● Data section
■ ■ ■ ■

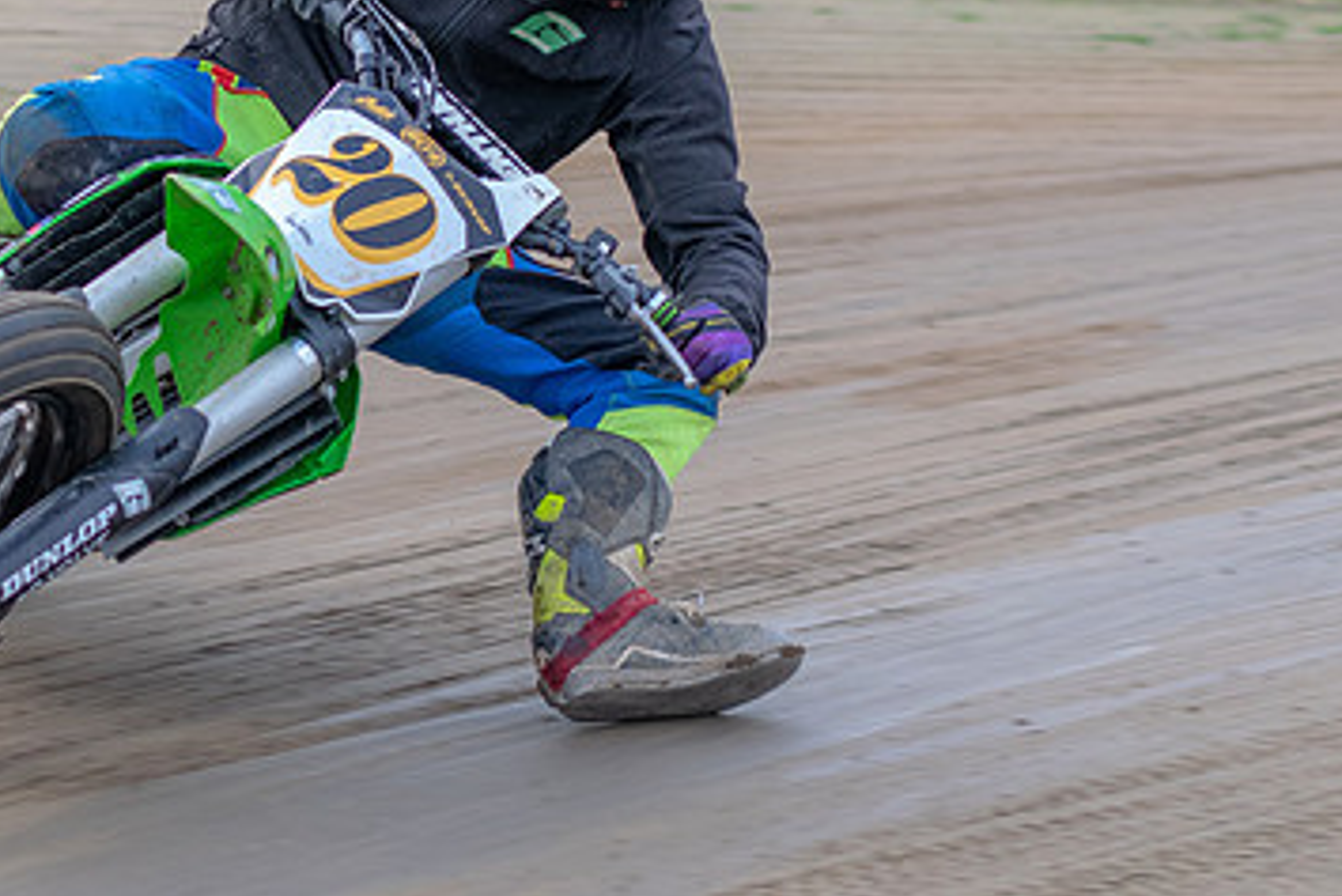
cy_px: 328
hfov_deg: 13.3
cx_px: 38
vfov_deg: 9.0
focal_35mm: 153
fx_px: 5706
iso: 400
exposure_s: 1/640
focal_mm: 50
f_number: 2.8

■ ■ ■ ■

● Your goal
From the line with "hfov_deg: 13.3" to the final line of the listing, write out each line unchanged. Add nothing.

● Task response
hfov_deg: 13.3
cx_px: 38
vfov_deg: 9.0
focal_35mm: 153
fx_px: 5706
iso: 400
exposure_s: 1/640
focal_mm: 50
f_number: 2.8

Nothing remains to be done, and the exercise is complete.